Gliński chyba nie dowierza. Jest reakcja na kolosalną kwotę zebraną na ECS

Rafał Badowski
Polacy masowo wspierają Europejskie Centrum Solidarności w internetowych zbiórkach. Kwota dawno przekroczyła 3 mln – o tyle ECS obcięto dotację. Na gorące wiadomości z Gdańska zareagował już resort kultury Piotra Glińskiego. Prosi o wyjaśnienia.
Ministerstwo Kultury zareagowało na imponującą kwotę, jaką Patrycja Krzymińska zebrała na Europejskie Centrum Solidarności. Fot. Dawid Żuchowicz / Agencja Gazeta
Resort oczekuje oficjalnego stanowiska organizatorów ECS, czyli prezydenta Gdańska i marszałka województwa pomorskiego. "@MinKultury i dziedzictwa narodowego informuje, że czeka na oficjalne stanowisko organizatorów Europejskiego Centrum Solidarności, czyli prezydent Gdańska i marszałka województwa pomorskiego ws. propozycji resortu dotyczących finansowania #ECS" – napisało Ministerstwo Kultury na Twitterze. Wiadomo, że propozycję Ministerstwa Kultury ws. dotacji odrzuciło Europejskie Centrum Solidarności.
Bogdan Borusewicz na konferencji Rady Europejskiego Centrum Solidarności w sobotę poinformował, że z nawiązką zebrano już 3 mln zł na załatanie budżetu gdańskiej instytucji po wolcie wicepremiera Piotra Glińskiego.

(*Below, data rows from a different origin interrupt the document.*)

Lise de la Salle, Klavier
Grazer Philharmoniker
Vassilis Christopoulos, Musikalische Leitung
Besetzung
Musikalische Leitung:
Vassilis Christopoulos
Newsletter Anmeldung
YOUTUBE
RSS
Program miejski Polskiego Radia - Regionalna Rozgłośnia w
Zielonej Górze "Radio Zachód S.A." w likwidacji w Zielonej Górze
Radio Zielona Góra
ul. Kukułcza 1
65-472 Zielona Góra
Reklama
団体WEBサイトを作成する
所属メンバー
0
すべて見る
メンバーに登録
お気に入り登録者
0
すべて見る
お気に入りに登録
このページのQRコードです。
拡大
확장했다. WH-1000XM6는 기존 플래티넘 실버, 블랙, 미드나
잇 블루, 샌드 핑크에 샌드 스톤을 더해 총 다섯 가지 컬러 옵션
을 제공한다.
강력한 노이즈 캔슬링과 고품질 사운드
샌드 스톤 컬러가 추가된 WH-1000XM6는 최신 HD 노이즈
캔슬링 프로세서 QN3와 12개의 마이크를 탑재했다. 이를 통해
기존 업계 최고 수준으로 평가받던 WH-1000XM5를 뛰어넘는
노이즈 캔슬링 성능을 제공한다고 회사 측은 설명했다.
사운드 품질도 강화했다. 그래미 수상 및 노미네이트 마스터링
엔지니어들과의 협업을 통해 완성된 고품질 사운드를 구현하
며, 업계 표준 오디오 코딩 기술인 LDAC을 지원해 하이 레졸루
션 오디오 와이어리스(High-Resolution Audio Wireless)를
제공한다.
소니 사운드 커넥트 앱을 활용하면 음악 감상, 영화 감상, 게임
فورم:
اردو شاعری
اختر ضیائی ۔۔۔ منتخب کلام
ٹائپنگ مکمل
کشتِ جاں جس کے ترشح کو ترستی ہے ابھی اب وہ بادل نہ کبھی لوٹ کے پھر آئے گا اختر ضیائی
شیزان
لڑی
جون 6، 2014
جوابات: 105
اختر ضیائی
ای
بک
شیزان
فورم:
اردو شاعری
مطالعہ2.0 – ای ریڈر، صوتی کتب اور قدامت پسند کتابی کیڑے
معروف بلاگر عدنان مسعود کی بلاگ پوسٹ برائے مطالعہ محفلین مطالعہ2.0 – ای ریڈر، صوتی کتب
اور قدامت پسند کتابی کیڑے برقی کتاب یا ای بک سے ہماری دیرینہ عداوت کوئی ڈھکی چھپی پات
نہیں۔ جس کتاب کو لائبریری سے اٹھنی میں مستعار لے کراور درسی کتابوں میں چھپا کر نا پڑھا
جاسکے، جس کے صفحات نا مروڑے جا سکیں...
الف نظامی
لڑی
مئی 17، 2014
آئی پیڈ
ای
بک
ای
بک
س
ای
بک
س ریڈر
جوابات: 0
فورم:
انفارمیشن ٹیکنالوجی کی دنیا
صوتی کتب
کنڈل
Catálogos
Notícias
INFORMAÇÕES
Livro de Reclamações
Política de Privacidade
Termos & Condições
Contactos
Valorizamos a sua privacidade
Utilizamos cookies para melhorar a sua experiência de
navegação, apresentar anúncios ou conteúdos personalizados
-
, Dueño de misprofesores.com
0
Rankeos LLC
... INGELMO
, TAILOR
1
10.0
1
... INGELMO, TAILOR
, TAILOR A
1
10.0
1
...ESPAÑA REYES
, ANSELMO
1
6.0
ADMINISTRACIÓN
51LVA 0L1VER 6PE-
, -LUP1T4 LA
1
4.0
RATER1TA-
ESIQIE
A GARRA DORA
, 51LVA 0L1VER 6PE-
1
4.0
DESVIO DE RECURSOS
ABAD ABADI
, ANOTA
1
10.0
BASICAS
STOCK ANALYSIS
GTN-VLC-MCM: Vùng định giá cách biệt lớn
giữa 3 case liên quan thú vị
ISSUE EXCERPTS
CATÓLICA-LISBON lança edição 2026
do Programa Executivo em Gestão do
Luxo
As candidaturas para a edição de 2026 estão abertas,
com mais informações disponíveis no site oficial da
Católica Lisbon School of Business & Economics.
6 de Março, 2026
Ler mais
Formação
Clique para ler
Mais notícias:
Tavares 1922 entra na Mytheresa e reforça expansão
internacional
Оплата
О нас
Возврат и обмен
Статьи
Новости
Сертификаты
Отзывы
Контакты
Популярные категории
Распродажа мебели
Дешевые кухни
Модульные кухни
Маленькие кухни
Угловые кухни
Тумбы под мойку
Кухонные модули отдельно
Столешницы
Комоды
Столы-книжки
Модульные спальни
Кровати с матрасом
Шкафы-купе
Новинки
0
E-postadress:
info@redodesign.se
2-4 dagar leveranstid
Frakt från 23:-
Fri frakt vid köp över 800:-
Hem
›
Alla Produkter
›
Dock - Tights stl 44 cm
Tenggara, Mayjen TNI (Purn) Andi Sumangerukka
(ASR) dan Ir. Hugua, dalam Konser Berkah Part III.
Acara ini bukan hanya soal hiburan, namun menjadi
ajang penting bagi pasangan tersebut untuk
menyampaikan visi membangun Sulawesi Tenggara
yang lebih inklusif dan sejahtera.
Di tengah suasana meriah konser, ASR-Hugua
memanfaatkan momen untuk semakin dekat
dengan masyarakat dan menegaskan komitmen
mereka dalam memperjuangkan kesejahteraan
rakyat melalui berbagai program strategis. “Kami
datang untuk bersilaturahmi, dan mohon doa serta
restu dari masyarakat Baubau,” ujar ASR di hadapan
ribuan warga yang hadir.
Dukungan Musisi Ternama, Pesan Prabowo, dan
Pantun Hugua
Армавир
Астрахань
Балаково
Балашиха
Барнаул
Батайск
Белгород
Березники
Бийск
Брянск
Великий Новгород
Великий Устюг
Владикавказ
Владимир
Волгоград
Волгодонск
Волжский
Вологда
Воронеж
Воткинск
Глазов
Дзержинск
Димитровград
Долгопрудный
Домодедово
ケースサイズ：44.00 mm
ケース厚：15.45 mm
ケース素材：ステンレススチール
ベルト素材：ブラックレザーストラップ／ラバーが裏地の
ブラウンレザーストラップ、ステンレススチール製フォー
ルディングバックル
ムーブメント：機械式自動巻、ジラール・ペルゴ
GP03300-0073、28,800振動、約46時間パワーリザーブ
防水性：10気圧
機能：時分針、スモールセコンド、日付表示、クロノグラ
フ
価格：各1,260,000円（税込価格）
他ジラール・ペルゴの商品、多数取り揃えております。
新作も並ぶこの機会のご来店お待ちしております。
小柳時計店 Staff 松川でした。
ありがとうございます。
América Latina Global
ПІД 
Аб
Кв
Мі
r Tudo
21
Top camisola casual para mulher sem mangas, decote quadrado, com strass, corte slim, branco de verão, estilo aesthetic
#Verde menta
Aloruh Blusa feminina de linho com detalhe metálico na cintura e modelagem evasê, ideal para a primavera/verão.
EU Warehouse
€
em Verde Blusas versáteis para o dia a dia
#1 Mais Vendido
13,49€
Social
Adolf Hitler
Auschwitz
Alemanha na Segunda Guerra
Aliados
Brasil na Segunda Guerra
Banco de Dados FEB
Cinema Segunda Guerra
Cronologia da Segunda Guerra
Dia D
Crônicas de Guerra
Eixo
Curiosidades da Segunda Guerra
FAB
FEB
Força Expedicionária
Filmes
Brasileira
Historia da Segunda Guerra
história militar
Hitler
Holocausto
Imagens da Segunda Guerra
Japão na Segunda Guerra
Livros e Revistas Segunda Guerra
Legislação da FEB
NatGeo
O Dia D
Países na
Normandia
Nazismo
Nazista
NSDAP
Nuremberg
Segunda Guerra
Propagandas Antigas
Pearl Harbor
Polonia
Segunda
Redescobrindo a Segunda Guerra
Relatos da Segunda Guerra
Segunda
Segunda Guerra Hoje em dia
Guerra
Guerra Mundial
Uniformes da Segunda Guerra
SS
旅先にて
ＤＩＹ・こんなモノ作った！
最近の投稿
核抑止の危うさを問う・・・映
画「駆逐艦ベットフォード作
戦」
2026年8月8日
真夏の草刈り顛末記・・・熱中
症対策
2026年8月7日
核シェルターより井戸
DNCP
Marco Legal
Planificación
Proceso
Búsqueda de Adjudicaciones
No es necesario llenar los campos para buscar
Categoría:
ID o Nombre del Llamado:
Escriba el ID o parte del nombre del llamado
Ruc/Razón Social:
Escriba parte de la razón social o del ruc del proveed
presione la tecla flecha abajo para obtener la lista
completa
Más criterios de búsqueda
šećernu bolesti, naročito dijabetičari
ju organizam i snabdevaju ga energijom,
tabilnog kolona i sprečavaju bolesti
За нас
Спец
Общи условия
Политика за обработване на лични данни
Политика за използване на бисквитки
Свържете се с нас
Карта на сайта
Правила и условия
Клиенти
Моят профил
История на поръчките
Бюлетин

Patrycja Krzymińska – znana z "ostatniej puszki Pawła Adamowicza" – na Facebooku zebrała już prawie 2,8 mln zł (stan na godz. 16:30 w sobotę). Do tego dochodzi ponad 700 tys. zł, które wpłynęły bezpośrednio na konto ECS. Zebrana kwota wynosi więc już co najmniej około 3,5 mln zł i wciąż rośnie. Wspierać zbiórkę wciąż można pod tym linkiem.

Przypomnijmy: Piotra Glińskiego tak zdenerwowało pytanie Roberta Mazurka o obcięcie o 3 mln zł dotacji dla ECS, że odpiął sprzęt nagłaśniający i wyszedł ze studia RMF FM.